If I choose to not work or invest any money, I don’t pay income tax.
If I choose to not own land, I don’t pay property tax.
If I choose to buy only goods that are tax exempt, I don’t pay sales tax.
Funny
ain’t it, that certain collection societies, today, still, internet and all, aren’t willing to share the income of a performers collection tax to actual performers?
Talk about copyright infringement, with back pays due!
The fact “songwriters” get paid and “musicians” is very wrong. Name me a single mainstream “singer” who isn’t a “songwriter”. They don’t exist. If your not a “singer-songwriter”, no label will sign you, and you’ll never earn anything. The so called “singer-songwriter” always have co-writers on all their songs because they lack the talent themselves, but by industry rules, they must be “songwriters” to collect that royalty.
Royalties Killed the Radio Star
Let 'em charge what they want.
I say, let ’em charge all they want. I’ve dropped cable/satellite due to the high cost. I’ve stopped listening to over the air radio anyway because I don’t like the programming. Here’s another one for you, fine people to hum a tune. I’m sure you can post listening devices all over the cities and fine people for humming a copyrighted song in public. If people are going keep stealing IP by not paying for creative works over and over, then as a civil society, we owe it to artists and designers to coerce money from its denizens. We should also stop allowing people to wear designer clothes without paying for the design to the designer over and over. This madness must stop now!
ascap bmi perf royalty
ASCAP and BMI charge for a blanket license. The license pays for access to all the pro repertory, not avtual us of repertory. It is a crock, a con, right out there in the open. Radio and TV pay for a lot o music they never brioadcast. And the member or affils of ascap and bmi get cheated becaus their music is used to generate the license, but thy wion’t get paid for it.

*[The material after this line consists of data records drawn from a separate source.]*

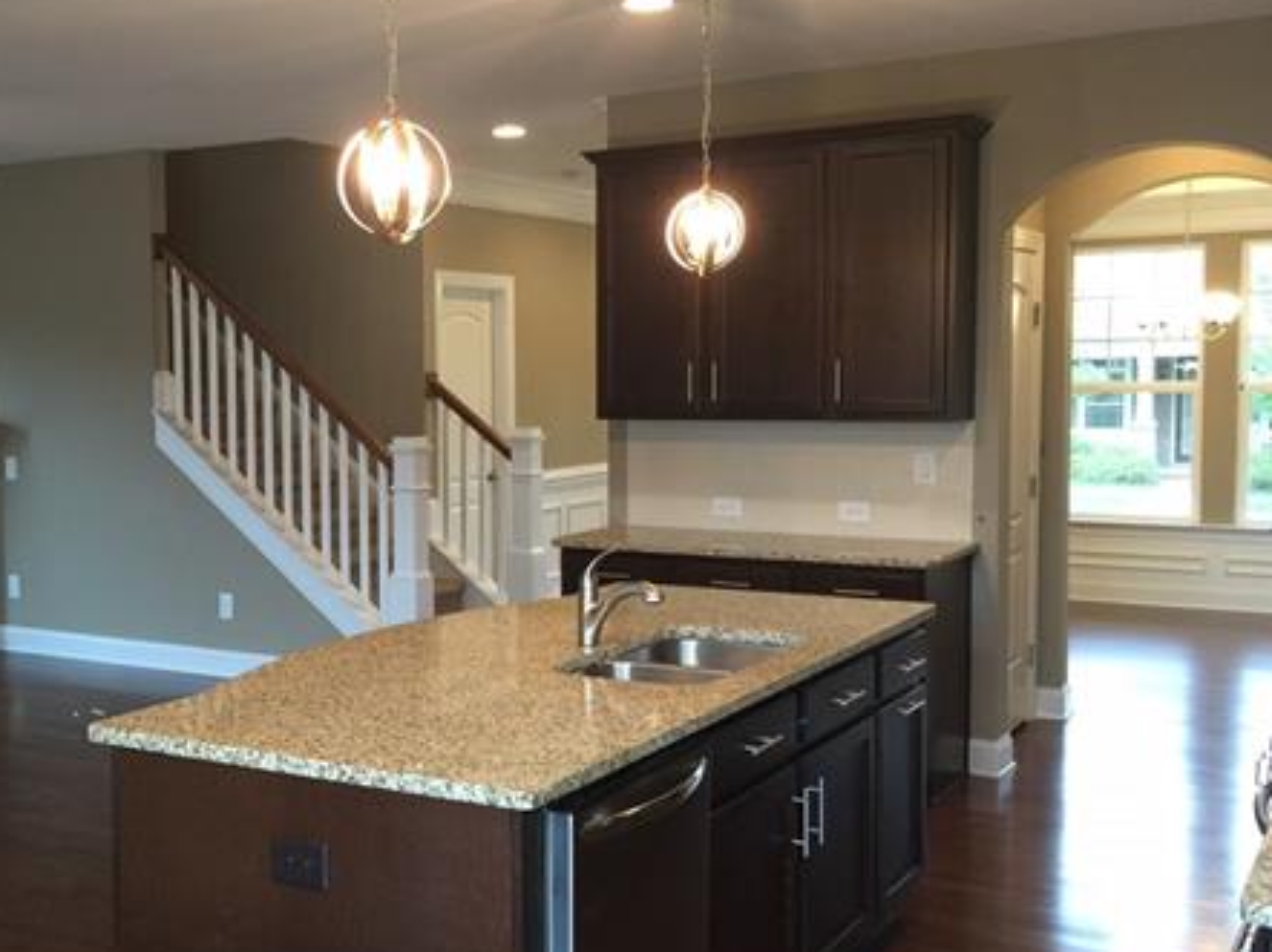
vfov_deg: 34.3
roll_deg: +0.0
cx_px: 400
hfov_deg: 44.0
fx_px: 1542
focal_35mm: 42
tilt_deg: -4.0
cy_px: 486
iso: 40
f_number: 2.2
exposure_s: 1/15
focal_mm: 4.15
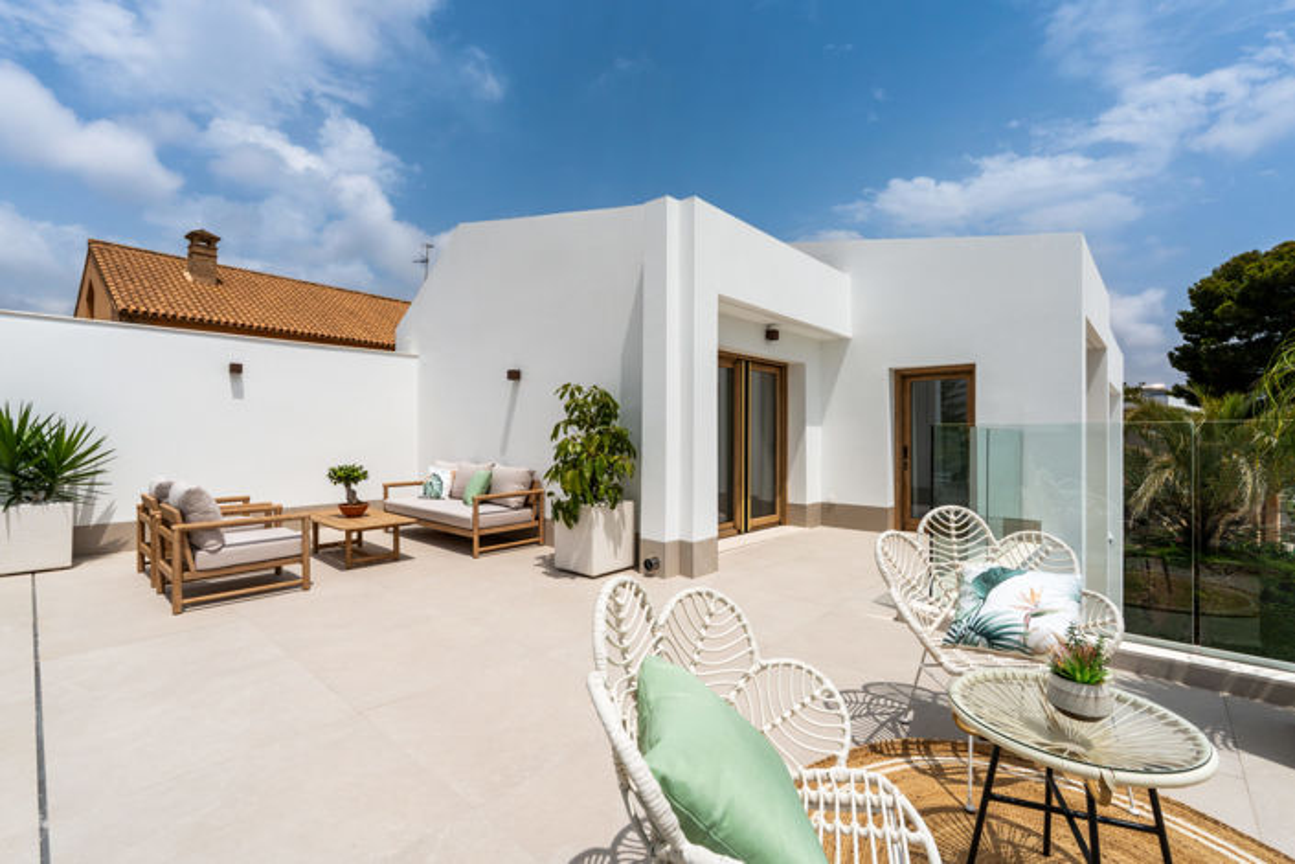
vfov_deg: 73.7
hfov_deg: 96.7
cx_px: 648
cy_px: 432
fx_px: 576
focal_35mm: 16
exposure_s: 1/2000
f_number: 10
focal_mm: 16
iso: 400
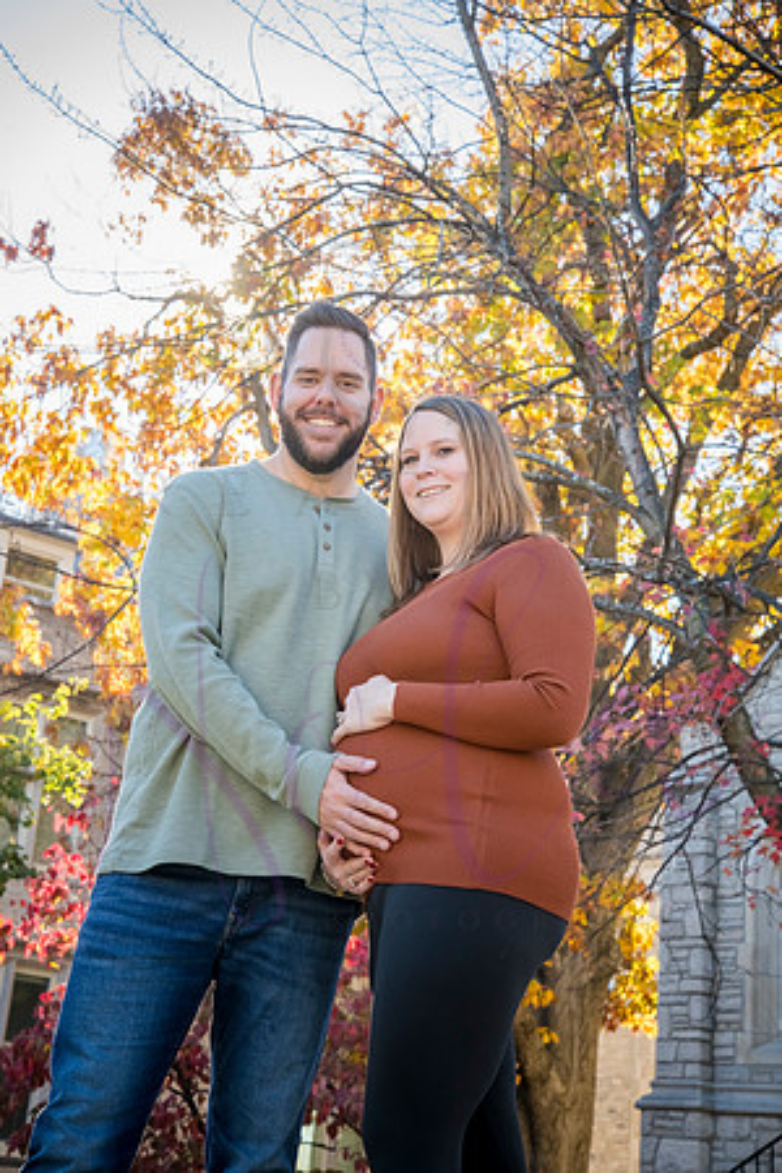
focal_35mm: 70
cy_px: 586
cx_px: 391
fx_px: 2281
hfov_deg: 19.5
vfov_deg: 28.8
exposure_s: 1/160
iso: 640
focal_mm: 70
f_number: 10
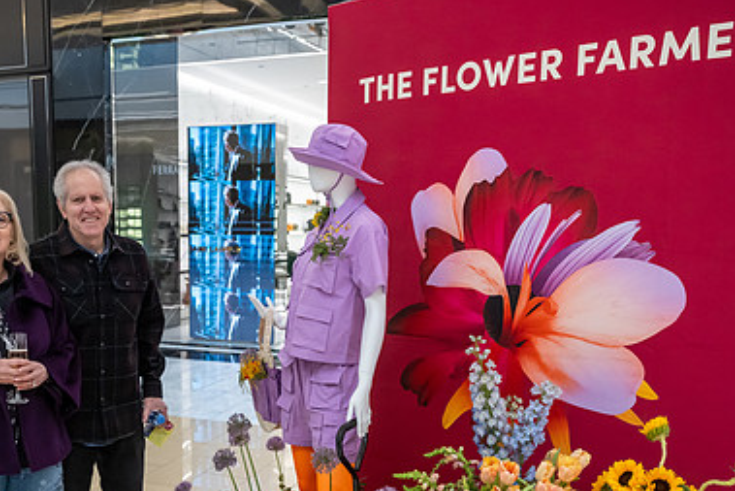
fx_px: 797
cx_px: 274
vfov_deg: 33.7
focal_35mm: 39
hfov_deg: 49.0
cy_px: 352
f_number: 4
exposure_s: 1/400
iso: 3200
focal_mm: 24
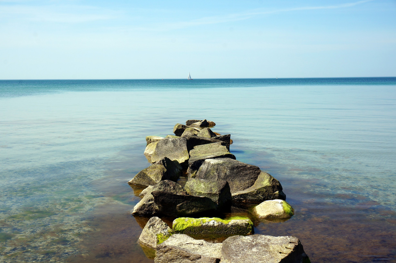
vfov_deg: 30.8
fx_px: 478
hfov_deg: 45.0
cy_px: 132
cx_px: 198
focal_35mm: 44
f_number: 13
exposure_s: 1/125
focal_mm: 29
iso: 100
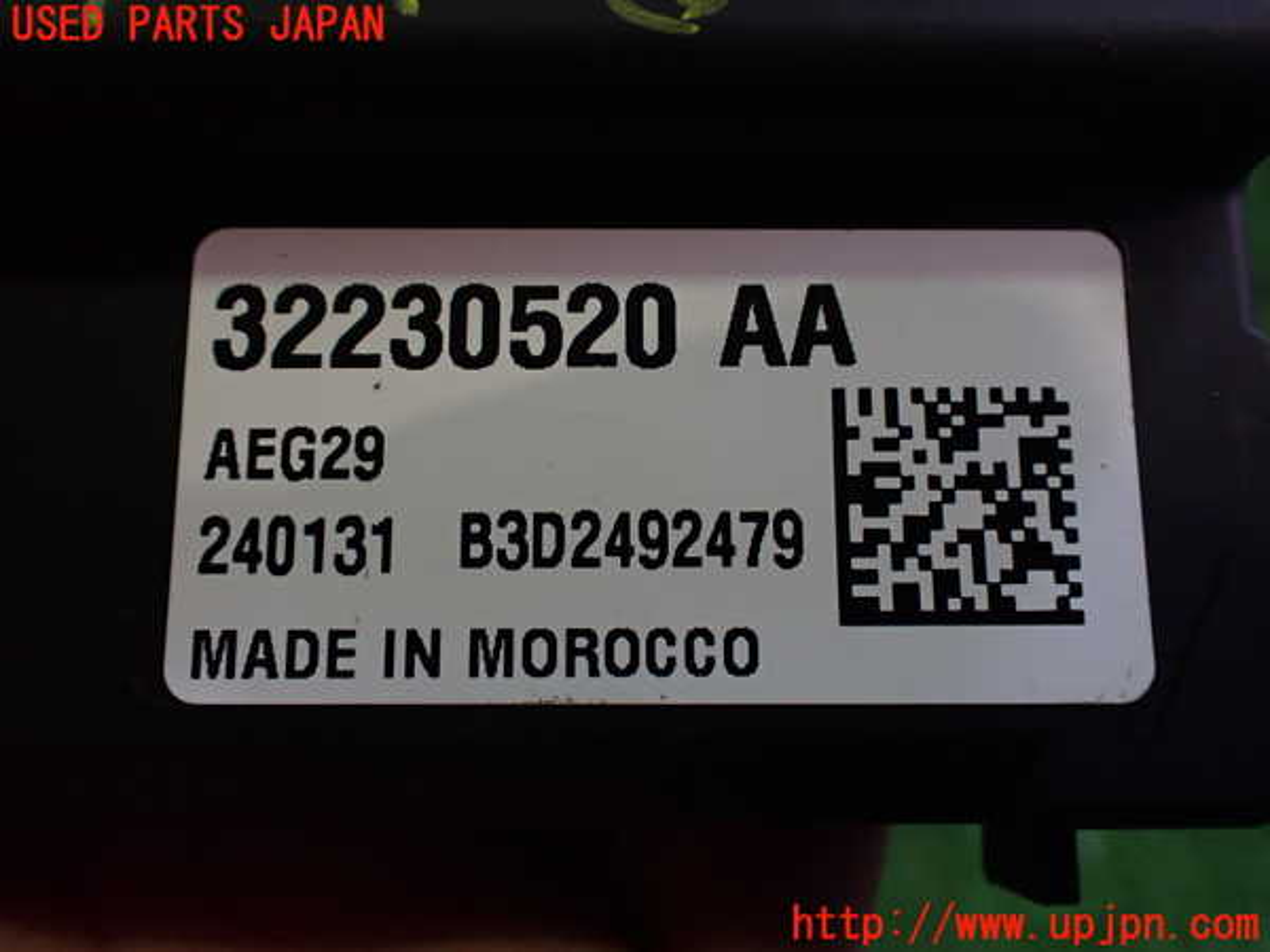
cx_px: 635
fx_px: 1101
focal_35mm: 30
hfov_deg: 60.0
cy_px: 476
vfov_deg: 46.8
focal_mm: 5.4
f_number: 2.3
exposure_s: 1/125
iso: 320
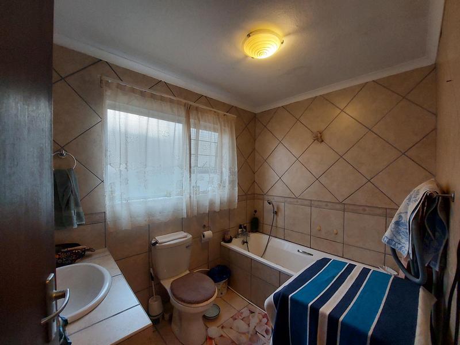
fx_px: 173
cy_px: 172
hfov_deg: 106.2
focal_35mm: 13
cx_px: 230
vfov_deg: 89.9
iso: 125
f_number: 2.2
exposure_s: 1/50
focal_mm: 1.74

What a crock. And musicians buy it.
ASCAP, BMI and SESAC = PIRATES!
These organizations are nothing more than parasites on the backs of their host artists. They threaten clubs, radio stations, even people whistling tunes at work, with lawsuits if they don’t cease from playing music. Fine. Let’s just say goodbye to music as we know it. I used to work in radio and there was something called payola. That was when the record companies actually PAID stations to play their artists. Now they have subverted and perverted the music industry by forcing stations to pay them??? And you wonder why there aren’t any good music stations anymore? It’s not because there isn’t good new music out there, because there is — it’s because ASCAP..et al, charge so much that stations can’t afford it anymore. Are you a band looking for someone to actually play your music on the air? Then I’d suggest you register your music with the Library of Congress and get out there and promote your music. Don’t give it to ASCAP, BMI or SEISAC because they’ll make sure NOBODY plays it. And if anyone does, they’ll take the money and you won’t see a dime. There are no regulations on how much they have to give you — which means they can keep it all and say that no one was playing your music. They’re the ones supposedly holding the proof, and you actually trust them to admit it, when they can keep it all for themselves, if they don’t?